Un couple d’amis vient de divorcer. Ils nous invitaient souvent chez eux, avec d’autres amis. Chez eux, on faisait des repas, des fêtes qui ont été l’occasion de rencontrer d’autres gens, dont certains sont devenus à leur tour des proches.

interdit
Ces rencontres ont été des moments où se sont décidé des sorties, des projets de week-end….Des projets dans lesquels je ne restais pas à l’écart ou dans l’impensé et pour lesquels on a tenu compte de mes contraintes (ou plutôt des problèmes d’accessibilité), puisque j’étais présente.

Mon ami, qui vient de divorcer, a enfin trouvé un appartement qui lui convient et qui correspond à son budget. C’est un appartement de construction récente, datant du monde d’avant et d’avant la #LoiElan. Un appartement de cette époque où les appartements qui se construisaient étaient soumis à la règle du 100% accessible. Mais cet appartement est dans un immeuble de moins de quatre étages et il n’a pas d’ascenseur.

Dans le monde d’avant la LoiElan, le 100% accessible n’était déjà pas du 100% accessible. Dans ce monde-là, comme dans le monde d’après, la société inclusive était déjà une société exclusive. Maintenant, avec la #LoiElan, c’est juste bien pire.

Mon ami ne m’invitera plus, il me proposera de venir une fois. Les amis diront : "on te monte !". J’accepterai peut-être parce que je serai reconnaissante de leur mouvement envers moi. J’ai l’habitude de cette société validiste qui me met dans des situations où je me dois d’être reconnaissante envers mes ami.e.s, envers mes proches, envers mes collègues, envers des passant.e.s.

J’accepterai peut-être parce qu’il s’agit de la maison d’un copain et non pas d’un ERP. J’ai déjà décidé que je n’accepterai pas de me faire aider pour entrer dans des ERP. Je veux y entrer de façon digne et autonome, comme c’est mon droit. Alors, ça limite déjà bien ma liberté et mes possibles.

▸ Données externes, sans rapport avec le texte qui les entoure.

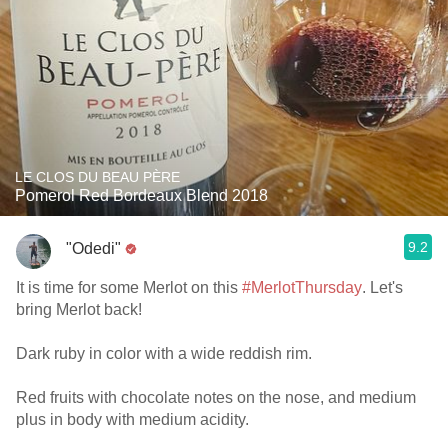
LE CLOS DU BEAU PÈRE
Pomerol Red Bordeaux Blend 2018
9.2
"Odedi"
It is time for some Merlot on this
#MerlotThursday
. Let's
bring Merlot back!
Dark ruby in color with a wide reddish rim.
Red fruits with chocolate notes on the nose, and medium
plus in body with medium acidity.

Mais après tout, je n’accepterai peut-être pas qu’on me monte parce que j’ai le droit de me fâcher avec mes copain.e.s et de ne pas dépendre d’elleux pour repartir. J’ai le droit de passer une soirée sereine, sans flipper parce qu’iels boivent trop et parce que cela risque de me mettre en danger pour redescendre. J’ai déjà le souci de surveiller ce que je bois moi-même pour d’autres raisons: parce que les toilettes, chez mes ami.e.s me sont rarement accessibles.

Après tout, je dirai peut-être non parce que je sais que, s’il faut «me monter», ils m’inviteront une fois, peut-être deux mais qu’après, je ne serai plus invitée et peu à peu, je ne serai pas dans leurs soirées, ni dans leurs projets, ni dans leurs conversations,  ni dans leurs pensées…

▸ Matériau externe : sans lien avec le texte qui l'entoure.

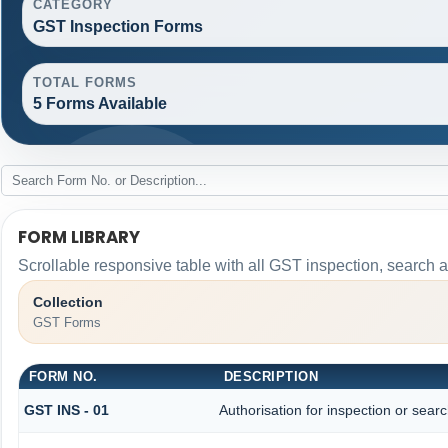
CATEGORY
GST Inspection Forms
TOTAL FORMS
5 Forms Available
FORM LIBRARY
Scrollable responsive table with all GST inspection, search 
Collection
GST Forms
FORM NO.
DESCRIPTION
GST INS - 01
Authorisation for inspection or sear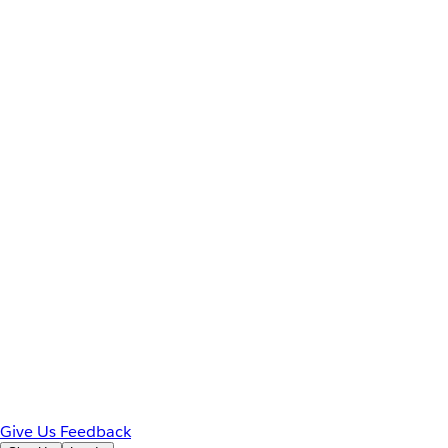
Give Us Feedback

Quoi que je décide, je ne remercie pas Macron ni son gouvernement, qui ont construit un peu plus mon exclusion au prix d'un ascenseur par immeuble  qu'un promoteur immobilier économisera.

Les dites " rencontres valides-handicapés" à l’esprit catho, organisées le temps d'une journée par les associations gestionnaires complices de notre ségrégation et de notre exclusion, ont encore de beaux jours devant elles (ou pas).